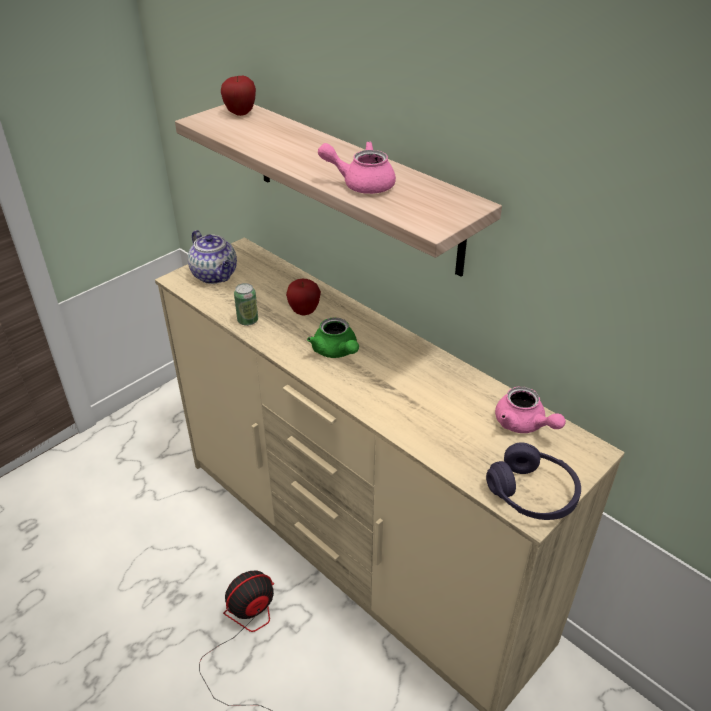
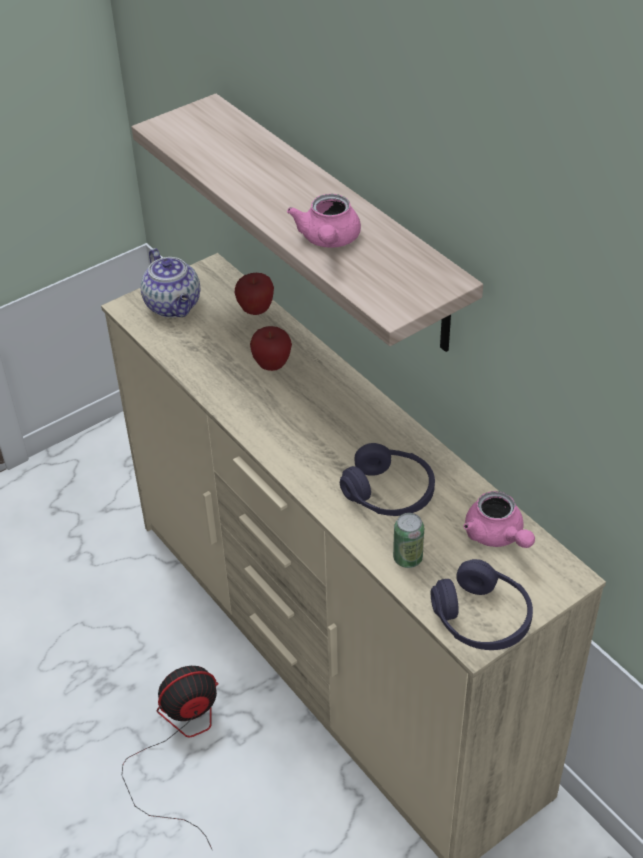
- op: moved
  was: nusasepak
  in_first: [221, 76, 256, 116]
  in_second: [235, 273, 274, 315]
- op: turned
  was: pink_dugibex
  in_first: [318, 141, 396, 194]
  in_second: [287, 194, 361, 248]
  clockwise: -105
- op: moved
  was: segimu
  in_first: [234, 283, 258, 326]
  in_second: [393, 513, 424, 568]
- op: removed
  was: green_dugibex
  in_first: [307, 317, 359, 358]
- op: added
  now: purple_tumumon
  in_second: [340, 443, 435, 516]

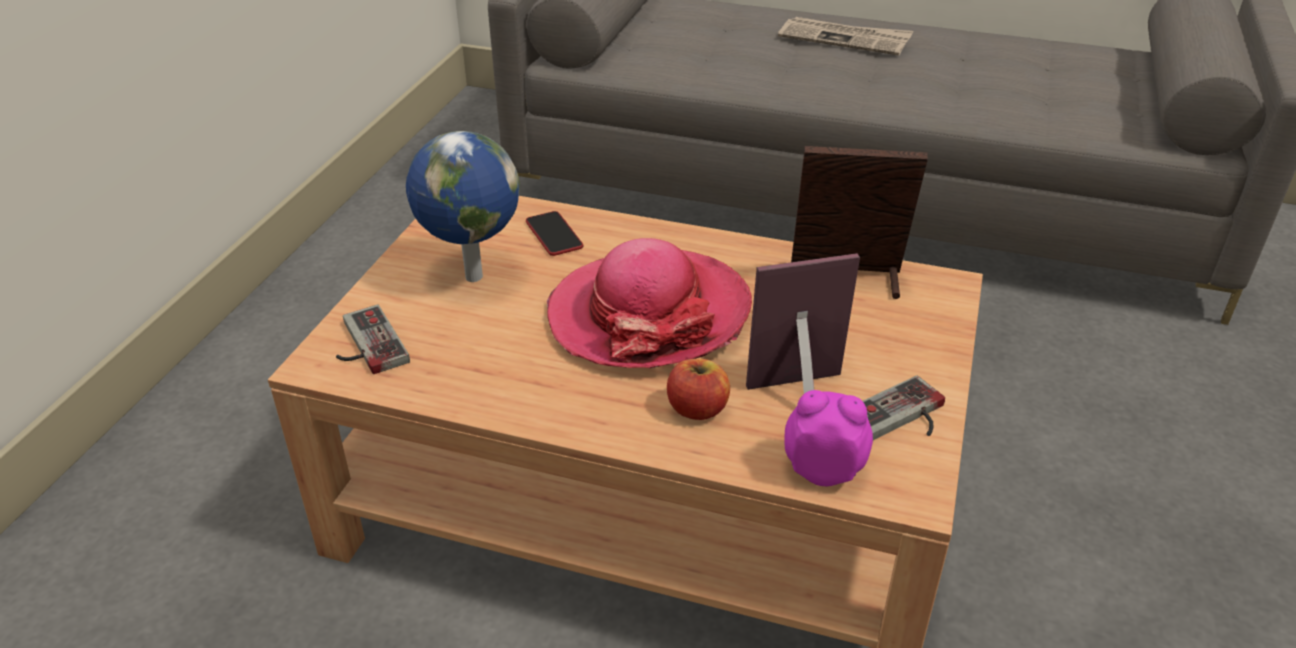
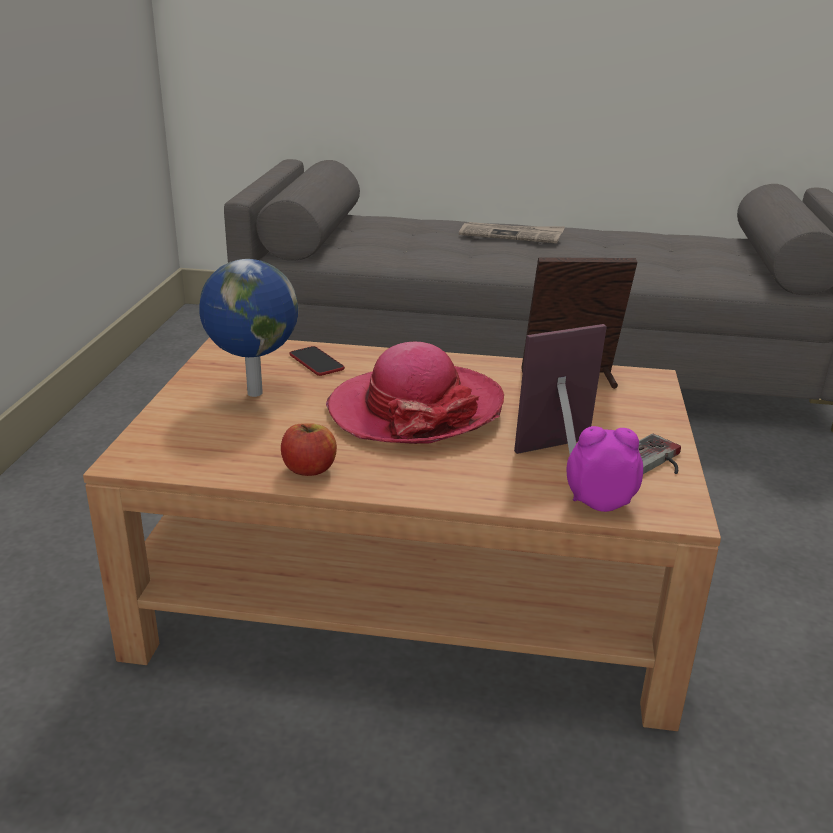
- op: removed
  was: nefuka
  in_first: [336, 305, 410, 374]
- op: moved
  was: nusasepak
  in_first: [667, 359, 730, 420]
  in_second: [281, 424, 337, 476]

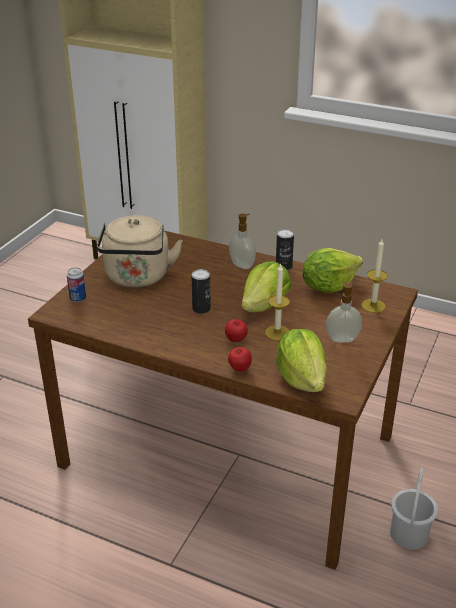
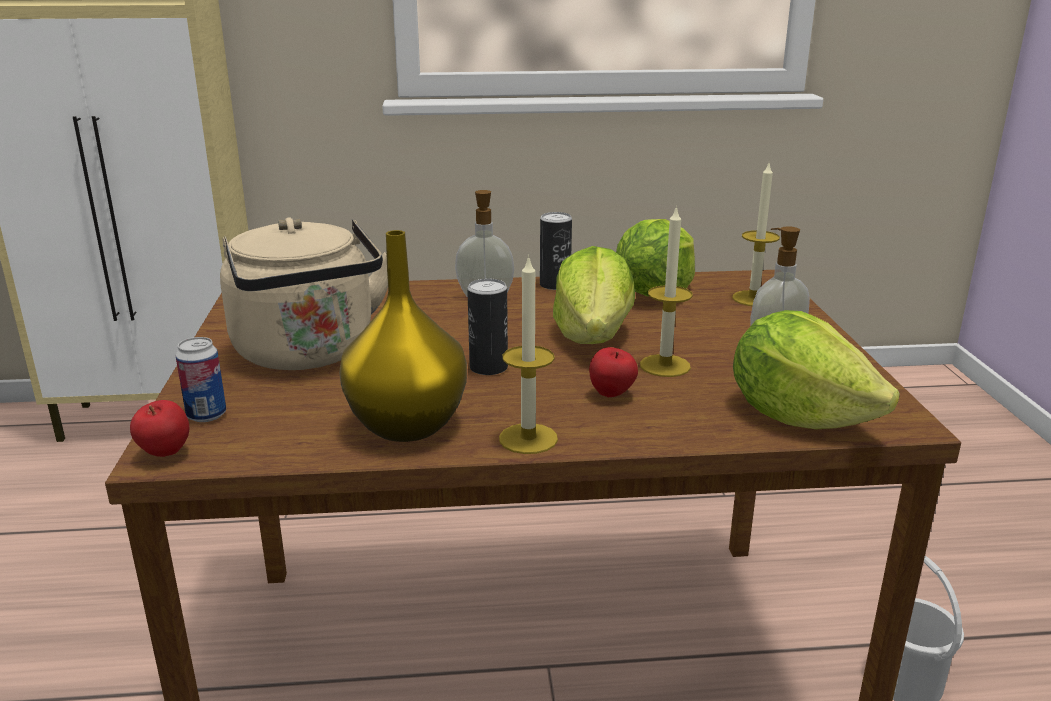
- op: moved
  was: nusasepak
  in_first: [228, 347, 252, 372]
  in_second: [130, 400, 189, 457]
- op: added
  now: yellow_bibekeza
  in_second: [339, 230, 467, 442]
- op: added
  now: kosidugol
  in_second: [499, 255, 558, 454]

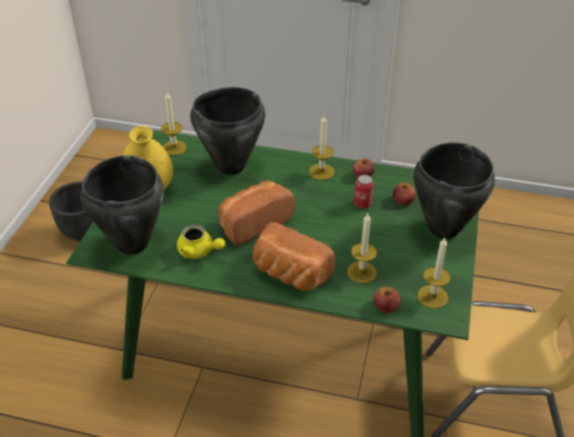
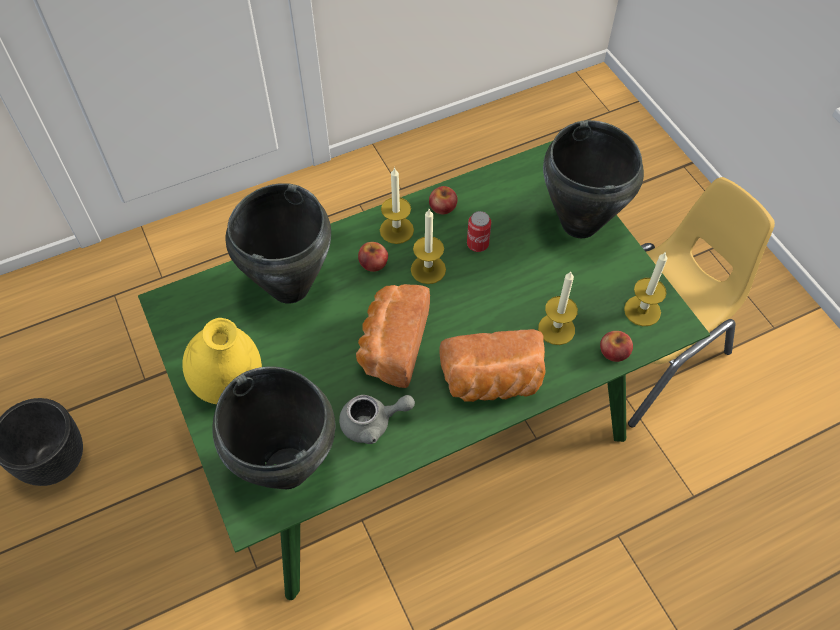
- op: moved
  was: kosidugol
  in_first: [161, 92, 187, 155]
  in_second: [411, 209, 446, 284]
- op: moved
  was: nusasepak
  in_first: [393, 182, 416, 205]
  in_second: [358, 242, 388, 272]
- op: recoloured
  was: yellow_dugibex
  now: grey_dugibex
  in_first: [177, 225, 225, 259]
  in_second: [339, 395, 415, 444]

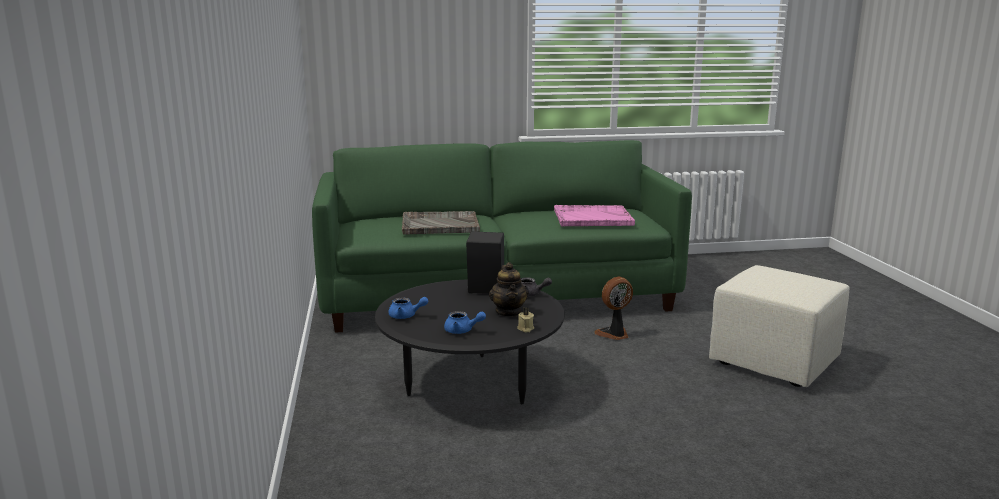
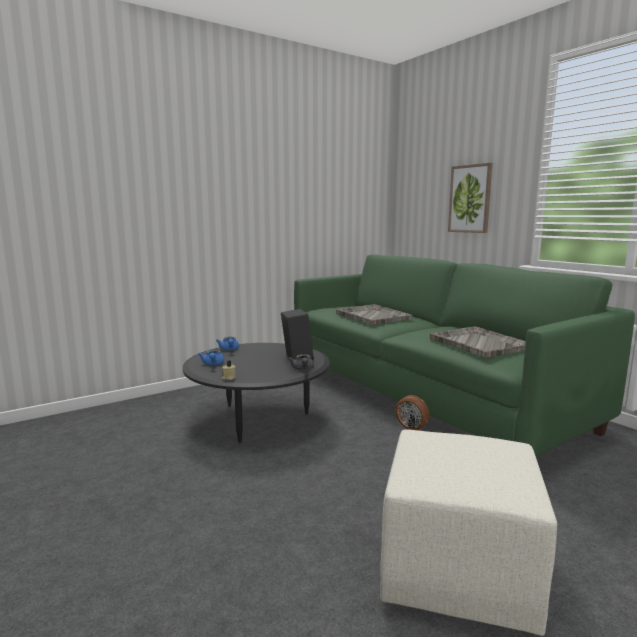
- op: recoloured
  was: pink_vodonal
  now: grey_vodonal
  in_first: [554, 205, 635, 226]
  in_second: [430, 326, 526, 358]
- op: removed
  was: dugibex
  in_first: [489, 262, 529, 317]
- op: added
  now: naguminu
  in_second: [448, 163, 492, 233]

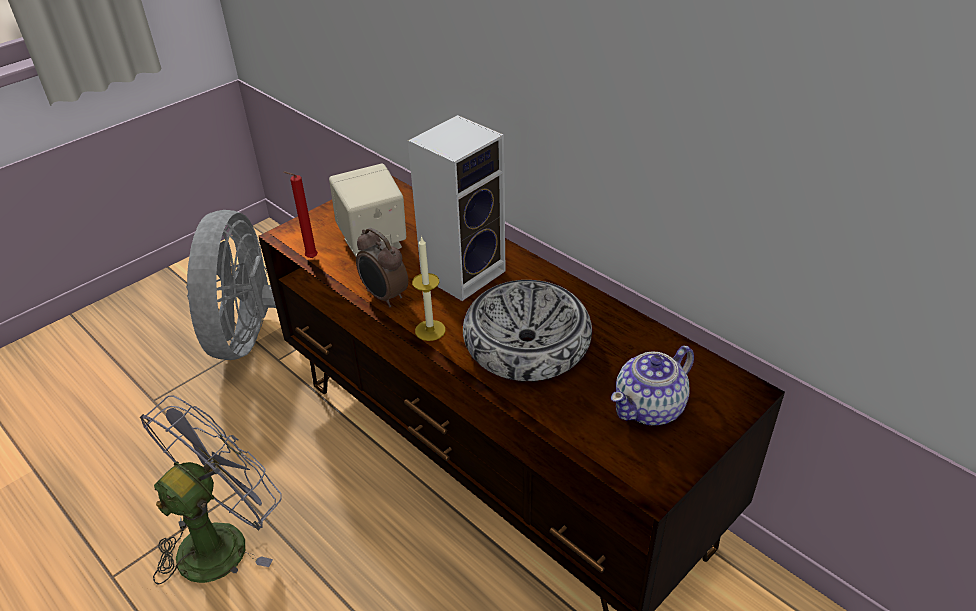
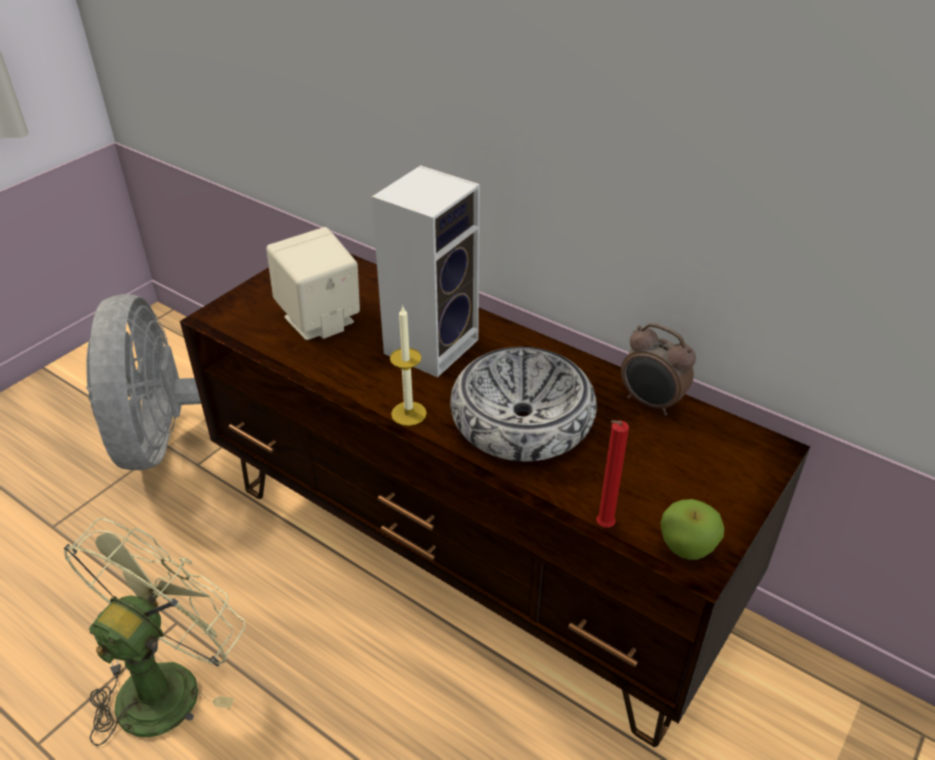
- op: moved
  was: red_kosidugol
  in_first: [283, 171, 318, 258]
  in_second: [597, 420, 629, 528]
- op: moved
  was: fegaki
  in_first: [356, 228, 408, 307]
  in_second: [621, 323, 696, 416]
- op: removed
  was: dugibex
  in_first: [611, 346, 694, 426]
- op: recoloured
  was: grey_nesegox
  now: green_nesegox
  in_first: [139, 395, 282, 585]
  in_second: [64, 518, 245, 746]
- op: added
  now: nusasepak
  in_second: [661, 499, 725, 560]

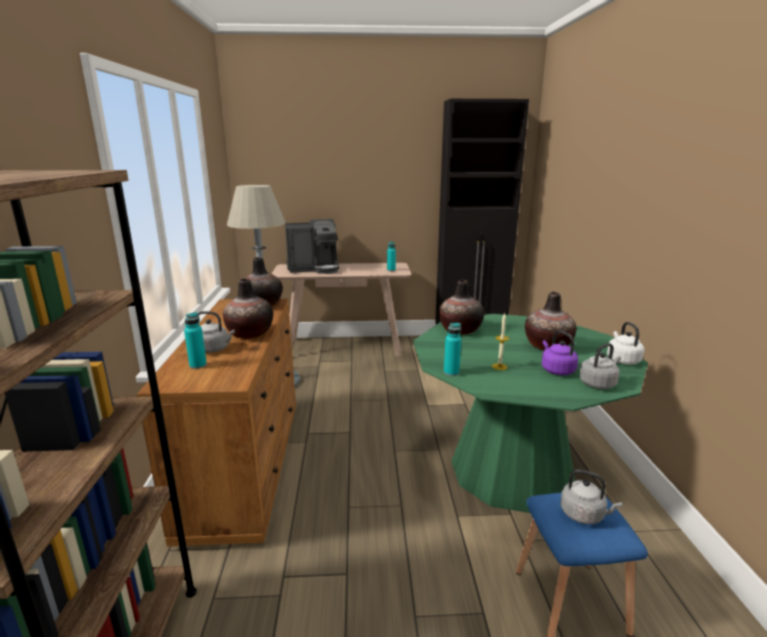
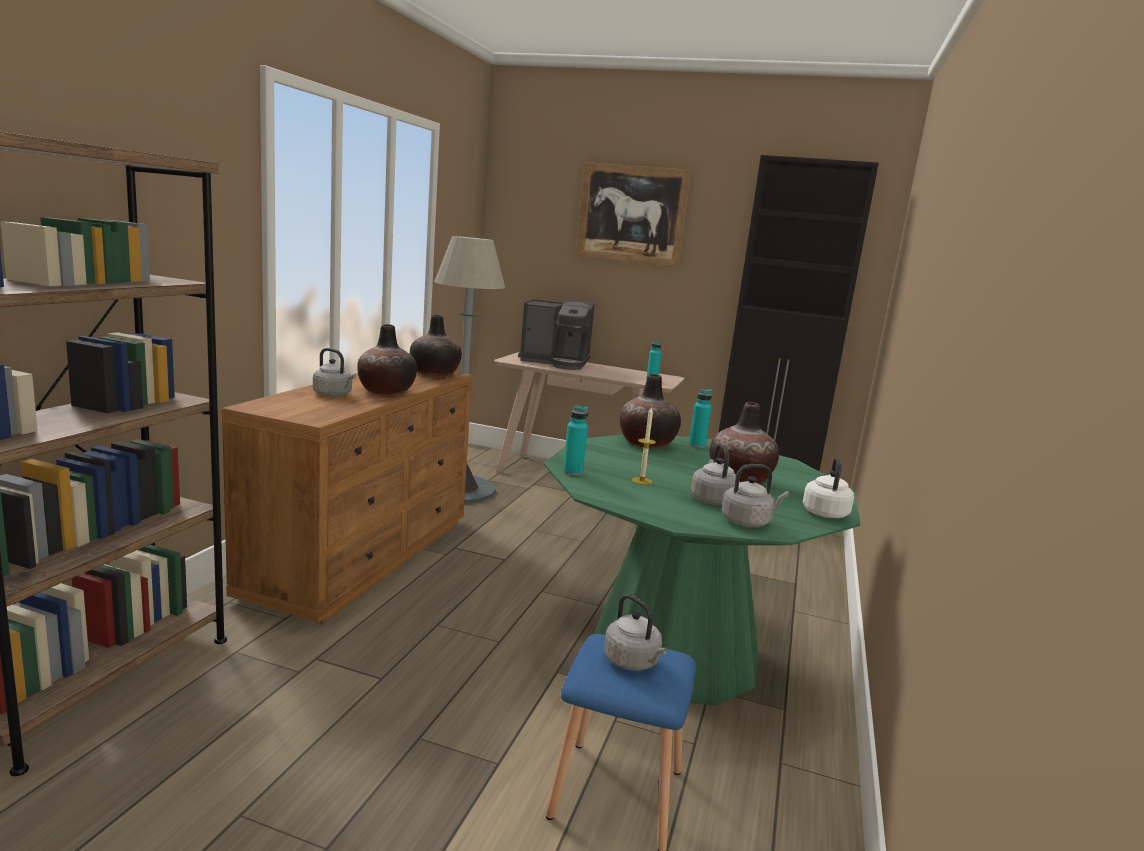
- op: moved
  was:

━━━━

Reproduce only the lines of the records from the start up to and including the line that holds "now: purple_tumumon"; do not carry over any picture.

- op: moved
  was: nusasepak
  in_first: [221, 76, 256, 116]
  in_second: [235, 273, 274, 315]
- op: turned
  was: pink_dugibex
  in_first: [318, 141, 396, 194]
  in_second: [287, 194, 361, 248]
  clockwise: -105
- op: moved
  was: segimu
  in_first: [234, 283, 258, 326]
  in_second: [393, 513, 424, 568]
- op: removed
  was: green_dugibex
  in_first: [307, 317, 359, 358]
- op: added
  now: purple_tumumon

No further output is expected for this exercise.